TRY IT -
Transcribe the records exactly. Pictures do not belong in the transcription.

Saved entries
- - - - -

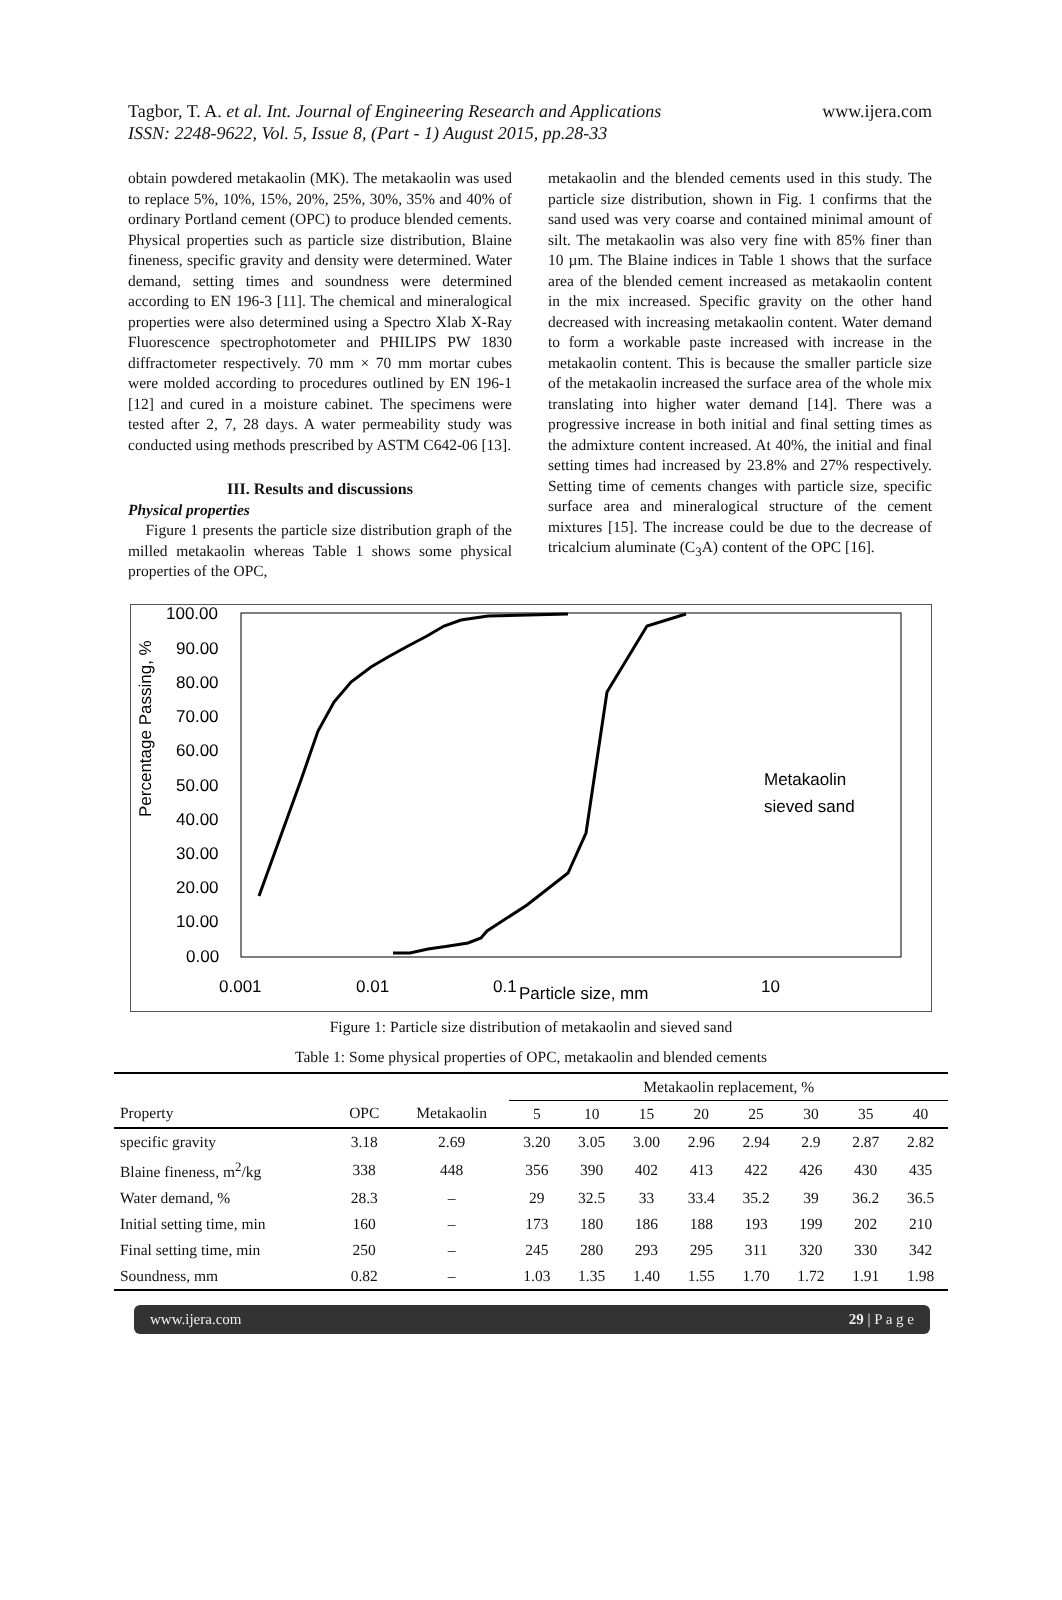Tagbor, T. A. et al. Int. Journal of Engineering Research and Applications
ISSN: 2248-9622, Vol. 5, Issue 8, (Part - 1) August 2015, pp.28-33
www.ijera.com
obtain powdered metakaolin (MK). The metakaolin was used to replace 5%, 10%, 15%, 20%, 25%, 30%, 35% and 40% of ordinary Portland cement (OPC) to produce blended cements. Physical properties such as particle size distribution, Blaine fineness, specific gravity and density were determined. Water demand, setting times and soundness were determined according to EN 196-3 [11]. The chemical and mineralogical properties were also determined using a Spectro Xlab X-Ray Fluorescence spectrophotometer and PHILIPS PW 1830 diffractometer respectively. 70 mm × 70 mm mortar cubes were molded according to procedures outlined by EN 196-1 [12] and cured in a moisture cabinet. The specimens were tested after 2, 7, 28 days. A water permeability study was conducted using methods prescribed by ASTM C642-06 [13].
III. Results and discussions
Physical properties
Figure 1 presents the particle size distribution graph of the milled metakaolin whereas Table 1 shows some physical properties of the OPC,
metakaolin and the blended cements used in this study. The particle size distribution, shown in Fig. 1 confirms that the sand used was very coarse and contained minimal amount of silt. The metakaolin was also very fine with 85% finer than 10 µm. The Blaine indices in Table 1 shows that the surface area of the blended cement increased as metakaolin content in the mix increased. Specific gravity on the other hand decreased with increasing metakaolin content. Water demand to form a workable paste increased with increase in the metakaolin content. This is because the smaller particle size of the metakaolin increased the surface area of the whole mix translating into higher water demand [14]. There was a progressive increase in both initial and final setting times as the admixture content increased. At 40%, the initial and final setting times had increased by 23.8% and 27% respectively. Setting time of cements changes with particle size, specific surface area and mineralogical structure of the cement mixtures [15]. The increase could be due to the decrease of tricalcium aluminate (C<sub>3</sub>A) content of the OPC [16].
Percentage Passing, %
100.00
90.00
80.00
70.00
60.00
50.00
40.00
30.00
20.00
10.00
0.00
0.001
0.01
0.1
Particle size, mm
10
Metakaolin
sieved sand
Figure 1: Particle size distribution of metakaolin and sieved sand
Table 1: Some physical properties of OPC, metakaolin and blended cements
| | | | Metakaolin replacement, % | | | | | | | |
| --- | --- | --- | --- | --- | --- | --- | --- | --- | --- | --- |
| Property | OPC | Metakaolin | 5 | 10 | 15 | 20 | 25 | 30 | 35 | 40 |
| specific gravity | 3.18 | 2.69 | 3.20 | 3.05 | 3.00 | 2.96 | 2.94 | 2.9 | 2.87 | 2.82 |
| Blaine fineness, m<sup>2</sup>/kg | 338 | 448 | 356 | 390 | 402 | 413 | 422 | 426 | 430 | 435 |
| Water demand, % | 28.3 | – | 29 | 32.5 | 33 | 33.4 | 35.2 | 39 | 36.2 | 36.5 |
| Initial setting time, min | 160 | – | 173 | 180 | 186 | 188 | 193 | 199 | 202 | 210 |
| Final setting time, min | 250 | – | 245 | 280 | 293 | 295 | 311 | 320 | 330 | 342 |
| Soundness, mm | 0.82 | – | 1.03 | 1.35 | 1.40 | 1.55 | 1.70 | 1.72 | 1.91 | 1.98 |
www.ijera.com 29 | P a g e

- - - - -

EXERCISE ANSWER -
Tagbor, T. A. et al. Int. Journal of Engineering Research and Applications
ISSN: 2248-9622, Vol. 5, Issue 8, (Part - 1) August 2015, pp.28-33
www.ijera.com
obtain powdered metakaolin (MK). The metakaolin was used to replace 5%, 10%, 15%, 20%, 25%, 30%, 35% and 40% of ordinary Portland cement (OPC) to produce blended cements. Physical properties such as particle size distribution, Blaine fineness, specific gravity and density were determined. Water demand, setting times and soundness were determined according to EN 196-3 [11]. The chemical and mineralogical properties were also determined using a Spectro Xlab X-Ray Fluorescence spectrophotometer and PHILIPS PW 1830 diffractometer respectively. 70 mm × 70 mm mortar cubes were molded according to procedures outlined by EN 196-1 [12] and cured in a moisture cabinet. The specimens were tested after 2, 7, 28 days. A water permeability study was conducted using methods prescribed by ASTM C642-06 [13].
III. Results and discussions
Physical properties
Figure 1 presents the particle size distribution graph of the milled metakaolin whereas Table 1 shows some physical properties of the OPC,
metakaolin and the blended cements used in this study. The particle size distribution, shown in Fig. 1 confirms that the sand used was very coarse and contained minimal amount of silt. The metakaolin was also very fine with 85% finer than 10 µm. The Blaine indices in Table 1 shows that the surface area of the blended cement increased as metakaolin content in the mix increased. Specific gravity on the other hand decreased with increasing metakaolin content. Water demand to form a workable paste increased with increase in the metakaolin content. This is because the smaller particle size of the metakaolin increased the surface area of the whole mix translating into higher water demand [14]. There was a progressive increase in both initial and final setting times as the admixture content increased. At 40%, the initial and final setting times had increased by 23.8% and 27% respectively. Setting time of cements changes with particle size, specific surface area and mineralogical structure of the cement mixtures [15]. The increase could be due to the decrease of tricalcium aluminate (C<sub>3</sub>A) content of the OPC [16].
Percentage Passing, %
100.00
90.00
80.00
70.00
60.00
50.00
40.00
30.00
20.00
10.00
0.00
0.001
0.01
0.1
Particle size, mm
10
Metakaolin
sieved sand
Figure 1: Particle size distribution of metakaolin and sieved sand
Table 1: Some physical properties of OPC, metakaolin and blended cements
| | | | Metakaolin replacement, % | | | | | | | |
| --- | --- | --- | --- | --- | --- | --- | --- | --- | --- | --- |
| Property | OPC | Metakaolin | 5 | 10 | 15 | 20 | 25 | 30 | 35 | 40 |
| specific gravity | 3.18 | 2.69 | 3.20 | 3.05 | 3.00 | 2.96 | 2.94 | 2.9 | 2.87 | 2.82 |
| Blaine fineness, m<sup>2</sup>/kg | 338 | 448 | 356 | 390 | 402 | 413 | 422 | 426 | 430 | 435 |
| Water demand, % | 28.3 | – | 29 | 32.5 | 33 | 33.4 | 35.2 | 39 | 36.2 | 36.5 |
| Initial setting time, min | 160 | – | 173 | 180 | 186 | 188 | 193 | 199 | 202 | 210 |
| Final setting time, min | 250 | – | 245 | 280 | 293 | 295 | 311 | 320 | 330 | 342 |
| Soundness, mm | 0.82 | – | 1.03 | 1.35 | 1.40 | 1.55 | 1.70 | 1.72 | 1.91 | 1.98 |
www.ijera.com 29 | P a g e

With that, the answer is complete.